◆ EXTRACTED ENTRIES:
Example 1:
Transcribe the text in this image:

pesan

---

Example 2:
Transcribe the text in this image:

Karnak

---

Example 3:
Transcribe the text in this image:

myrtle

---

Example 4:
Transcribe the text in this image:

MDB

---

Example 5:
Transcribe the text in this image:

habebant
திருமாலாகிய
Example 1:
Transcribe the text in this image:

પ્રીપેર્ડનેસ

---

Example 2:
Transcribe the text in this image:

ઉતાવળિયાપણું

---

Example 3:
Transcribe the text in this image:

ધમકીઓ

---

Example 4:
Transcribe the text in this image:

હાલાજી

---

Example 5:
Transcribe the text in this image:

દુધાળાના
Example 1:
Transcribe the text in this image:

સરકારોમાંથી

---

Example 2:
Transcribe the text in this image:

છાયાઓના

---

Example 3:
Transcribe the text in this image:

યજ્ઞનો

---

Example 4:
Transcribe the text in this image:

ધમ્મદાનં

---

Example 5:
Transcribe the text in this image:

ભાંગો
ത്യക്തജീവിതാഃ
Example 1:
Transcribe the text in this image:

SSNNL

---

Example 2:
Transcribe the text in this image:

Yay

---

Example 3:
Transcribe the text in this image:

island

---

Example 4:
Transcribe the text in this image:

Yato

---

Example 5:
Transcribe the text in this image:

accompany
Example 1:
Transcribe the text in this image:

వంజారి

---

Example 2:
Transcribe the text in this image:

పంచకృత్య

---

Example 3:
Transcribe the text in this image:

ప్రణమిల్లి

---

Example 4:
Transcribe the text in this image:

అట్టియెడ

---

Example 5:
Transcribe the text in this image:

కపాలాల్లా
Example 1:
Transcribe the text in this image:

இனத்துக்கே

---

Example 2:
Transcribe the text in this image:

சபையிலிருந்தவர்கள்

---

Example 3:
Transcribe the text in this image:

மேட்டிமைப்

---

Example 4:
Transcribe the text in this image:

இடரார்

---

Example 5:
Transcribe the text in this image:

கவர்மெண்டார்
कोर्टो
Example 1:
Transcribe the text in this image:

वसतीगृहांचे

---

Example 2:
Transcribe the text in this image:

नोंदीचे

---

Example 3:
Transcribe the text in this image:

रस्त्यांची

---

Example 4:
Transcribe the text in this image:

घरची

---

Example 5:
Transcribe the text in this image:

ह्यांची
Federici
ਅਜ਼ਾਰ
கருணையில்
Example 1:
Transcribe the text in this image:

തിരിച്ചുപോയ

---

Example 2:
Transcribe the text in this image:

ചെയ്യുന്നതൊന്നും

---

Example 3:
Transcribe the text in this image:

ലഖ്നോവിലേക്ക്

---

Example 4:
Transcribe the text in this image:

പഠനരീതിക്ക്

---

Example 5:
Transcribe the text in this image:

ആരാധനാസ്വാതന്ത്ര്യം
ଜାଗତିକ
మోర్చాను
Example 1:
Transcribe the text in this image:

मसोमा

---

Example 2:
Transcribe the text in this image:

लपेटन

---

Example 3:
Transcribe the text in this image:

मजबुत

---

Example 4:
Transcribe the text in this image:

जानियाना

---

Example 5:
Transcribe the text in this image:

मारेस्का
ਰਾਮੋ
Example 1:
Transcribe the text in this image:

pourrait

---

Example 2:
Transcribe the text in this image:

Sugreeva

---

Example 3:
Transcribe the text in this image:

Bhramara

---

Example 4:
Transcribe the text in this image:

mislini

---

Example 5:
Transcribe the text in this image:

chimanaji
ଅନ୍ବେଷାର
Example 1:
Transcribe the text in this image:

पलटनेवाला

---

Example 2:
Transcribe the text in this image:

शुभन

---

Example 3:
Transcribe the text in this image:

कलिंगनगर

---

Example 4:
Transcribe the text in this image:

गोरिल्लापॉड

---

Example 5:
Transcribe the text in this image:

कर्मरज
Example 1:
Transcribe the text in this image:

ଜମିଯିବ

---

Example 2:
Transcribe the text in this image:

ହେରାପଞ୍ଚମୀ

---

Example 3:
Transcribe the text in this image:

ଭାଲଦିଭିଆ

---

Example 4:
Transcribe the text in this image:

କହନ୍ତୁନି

◆ TO DO: The answer must be every record above, repeated exactly as written.

◆ RESPONSE BELOW:
Example 1:
Transcribe the text in this image:

pesan

---

Example 2:
Transcribe the text in this image:

Karnak

---

Example 3:
Transcribe the text in this image:

myrtle

---

Example 4:
Transcribe the text in this image:

MDB

---

Example 5:
Transcribe the text in this image:

habebant
திருமாலாகிய
Example 1:
Transcribe the text in this image:

પ્રીપેર્ડનેસ

---

Example 2:
Transcribe the text in this image:

ઉતાવળિયાપણું

---

Example 3:
Transcribe the text in this image:

ધમકીઓ

---

Example 4:
Transcribe the text in this image:

હાલાજી

---

Example 5:
Transcribe the text in this image:

દુધાળાના
Example 1:
Transcribe the text in this image:

સરકારોમાંથી

---

Example 2:
Transcribe the text in this image:

છાયાઓના

---

Example 3:
Transcribe the text in this image:

યજ્ઞનો

---

Example 4:
Transcribe the text in this image:

ધમ્મદાનં

---

Example 5:
Transcribe the text in this image:

ભાંગો
ത്യക്തജീവിതാഃ
Example 1:
Transcribe the text in this image:

SSNNL

---

Example 2:
Transcribe the text in this image:

Yay

---

Example 3:
Transcribe the text in this image:

island

---

Example 4:
Transcribe the text in this image:

Yato

---

Example 5:
Transcribe the text in this image:

accompany
Example 1:
Transcribe the text in this image:

వంజారి

---

Example 2:
Transcribe the text in this image:

పంచకృత్య

---

Example 3:
Transcribe the text in this image:

ప్రణమిల్లి

---

Example 4:
Transcribe the text in this image:

అట్టియెడ

---

Example 5:
Transcribe the text in this image:

కపాలాల్లా
Example 1:
Transcribe the text in this image:

இனத்துக்கே

---

Example 2:
Transcribe the text in this image:

சபையிலிருந்தவர்கள்

---

Example 3:
Transcribe the text in this image:

மேட்டிமைப்

---

Example 4:
Transcribe the text in this image:

இடரார்

---

Example 5:
Transcribe the text in this image:

கவர்மெண்டார்
कोर्टो
Example 1:
Transcribe the text in this image:

वसतीगृहांचे

---

Example 2:
Transcribe the text in this image:

नोंदीचे

---

Example 3:
Transcribe the text in this image:

रस्त्यांची

---

Example 4:
Transcribe the text in this image:

घरची

---

Example 5:
Transcribe the text in this image:

ह्यांची
Federici
ਅਜ਼ਾਰ
கருணையில்
Example 1:
Transcribe the text in this image:

തിരിച്ചുപോയ

---

Example 2:
Transcribe the text in this image:

ചെയ്യുന്നതൊന്നും

---

Example 3:
Transcribe the text in this image:

ലഖ്നോവിലേക്ക്

---

Example 4:
Transcribe the text in this image:

പഠനരീതിക്ക്

---

Example 5:
Transcribe the text in this image:

ആരാധനാസ്വാതന്ത്ര്യം
ଜାଗତିକ
మోర్చాను
Example 1:
Transcribe the text in this image:

मसोमा

---

Example 2:
Transcribe the text in this image:

लपेटन

---

Example 3:
Transcribe the text in this image:

मजबुत

---

Example 4:
Transcribe the text in this image:

जानियाना

---

Example 5:
Transcribe the text in this image:

मारेस्का
ਰਾਮੋ
Example 1:
Transcribe the text in this image:

pourrait

---

Example 2:
Transcribe the text in this image:

Sugreeva

---

Example 3:
Transcribe the text in this image:

Bhramara

---

Example 4:
Transcribe the text in this image:

mislini

---

Example 5:
Transcribe the text in this image:

chimanaji
ଅନ୍ବେଷାର
Example 1:
Transcribe the text in this image:

पलटनेवाला

---

Example 2:
Transcribe the text in this image:

शुभन

---

Example 3:
Transcribe the text in this image:

कलिंगनगर

---

Example 4:
Transcribe the text in this image:

गोरिल्लापॉड

---

Example 5:
Transcribe the text in this image:

कर्मरज
Example 1:
Transcribe the text in this image:

ଜମିଯିବ

---

Example 2:
Transcribe the text in this image:

ହେରାପଞ୍ଚମୀ

---

Example 3:
Transcribe the text in this image:

ଭାଲଦିଭିଆ

---

Example 4:
Transcribe the text in this image:

କହନ୍ତୁନି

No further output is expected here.